## Stored items
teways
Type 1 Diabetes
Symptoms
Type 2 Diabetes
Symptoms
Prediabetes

## DIRECTIVE
Make sure every record is repeated exactly.

## ANSWER TO THIS EXERCISE
teways
Type 1 Diabetes
Symptoms
Type 2 Diabetes
Symptoms
Prediabetes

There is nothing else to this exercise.